Everything You Need to Know About a Mortgage Loan Before Buying a Home
Most people are aware that a mortgage is a financial loan provided to eligible applicants interested in purchasing a new property or refinancing an existing one. Unfortunately, however, for most first-time homebuyers, that’s the extent of their knowledge. As securing a mortgage is a legally binding contract for an extended period of time, it is essential that you educate yourself on the ins and outs before signing on the dotted line. Here are a few things you need to know:
Types of Mortgages
Believe it or not, there are several types of mortgages you can apply for. A loan advisor can help you in discerning which loan is best for you. The most common are fixed-rate mortgages. These are loans in which the interest on the loan is fixed. This is an ideal choice for those who prefer predictable monthly payments.
Last, but not least, there are government-funded mortgages which have become increasingly popular. This is essentially because there are a lot of different programs buyers can take advantage of including low or no down payment and closing cost assistance. They also tend to be more lenient on credit requirements. You can reach out to Chenoa Fund if you are interested in learning more about affordable housing.
What You Need to Apply
Last on the list of things you need to know about a mortgage loan before purchasing a home is what you need to apply. The application, underwriting, and approval process are very tedious and require a lot of information. So, you want to make sure you have all your ducks in a row so that there aren’t any monkey wrenches thrown into the process.
- Regular Income – Lenders are looking to see if you have sufficient income to afford the loan you’re applying for. They will review your pay stubs, tax returns, and bank statements. They will also review your debt to income ratio to ensure you don’t have too much debt to pay back the loan.
- Decent Credit Score – Before applying for a mortgage it is good practice to review your credit history and score. Mortgage companies will review this information to determine your creditworthiness and level of debt. While there are home loan programs available where you can have a fair credit score and still qualify, having at least a 650, good payment history, a low debt to income ratio, and minimal delinquent or charge-off accounts is recommended. If not, you should work on improving your score before trying to apply.

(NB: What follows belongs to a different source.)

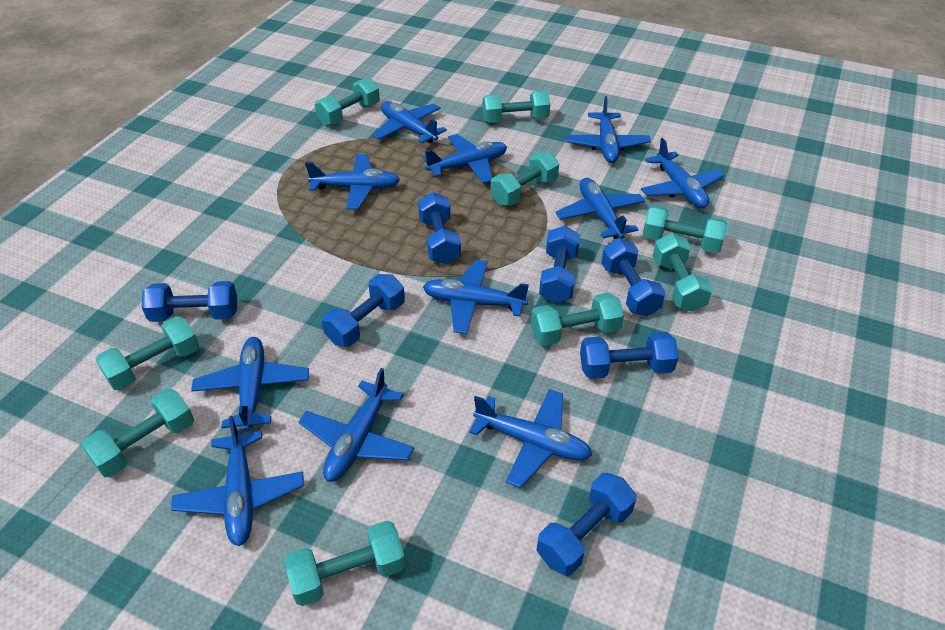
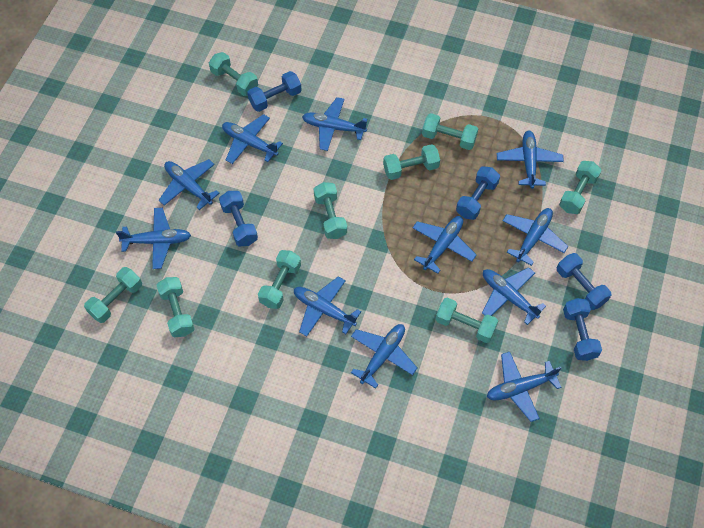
blue dumbbell: [142,281,237,322] [322,274,405,347] [418,192,461,264] [536,473,636,576] [539,226,580,303] [580,332,679,379] [601,239,666,316] = 7 -> [219,191,258,247] [247,71,302,112] [456,166,500,220] [557,253,611,310] [563,298,602,361] = 5

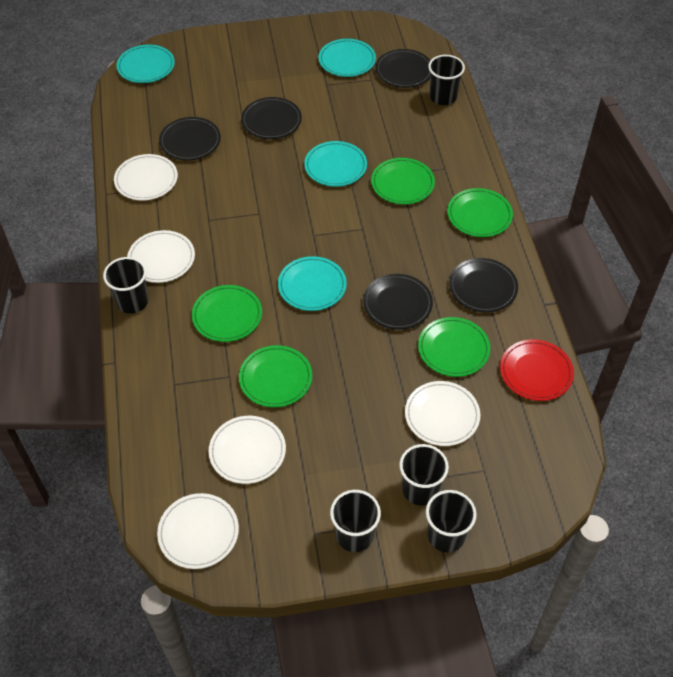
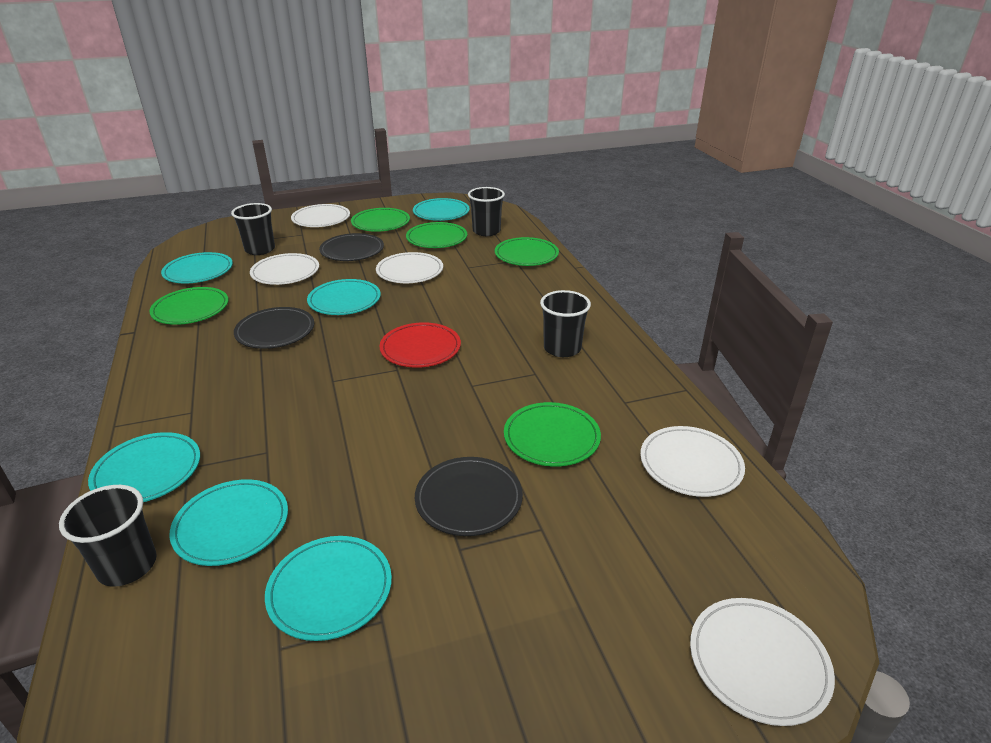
black cup: [103,257,148,314] [330,490,381,552] [399,444,449,506] [426,490,477,552] [428,55,465,105] = 5 -> [59,485,157,587] [231,203,275,255] [468,187,505,236] [540,290,591,357] = 4
black plate: [159,117,221,161] [241,97,302,139] [363,274,433,330] [375,49,431,88] [449,258,518,313] = 5 -> [234,307,314,349] [319,233,384,261] [415,457,523,536] = 3
turquoise plate: [117,45,175,83] [278,256,347,311] [304,141,367,187] [319,39,376,77] = 4 -> [88,432,200,502] [161,252,233,284] [169,479,288,566] [265,536,392,641] [307,279,381,315] [413,198,470,221] = 6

- Assets and Savings – Mortgage companies are taking a risk when they approve loans for borrowers. Those risks are greatly reduced when a borrower can show that they have sufficient assets and savings that can be used to cover the cost of the mortgage in the event that their regular income gets tied up.
- Positive Rental History – If this is your first time owning a home, lenders want to see how good you are at paying housing costs in a timely fashion. They will often want to review your bank statements, canceled checks, or rental receipts to see proof of timely payments. They may also request letters of recommendation from your previous landlords.
Not All Lenders Are Created Equally
As with any product or service, there are several service providers including banks and privately funded financial institutions you can secure a mortgage with. On the surface, it may appear that all financial establishments offer the same types of loans, interest rates, and services, but that is not always the case. It is important to look for more than just an affordable rate, but do your due diligence on various service providers to discern who will help you in purchasing a property with the least hassle.
You’ll Pay More Than the Principal Balance
It’s not uncommon for individuals purchasing their first property to make the assumption that the principal loan amount they’ve been quoted is all they’ll have to pay. This can cause serious problems for your budget down the line. There are a lot more associated costs with securing a mortgage. This includes your principal balance, interest, property taxes, homeowners insurance, and closing costs (closing costs are a one-time payment required for processing and servicing the loan).
The prospect of buying a new home is exciting, but it comes with a lot of responsibilities. As such, before signing on the dotted line and committing yourself to a 15, 20, or 30-year mortgage, it is highly recommended that you have a clear understanding of all the above information. Doing so ensures that you make the best choice of mortgage loans.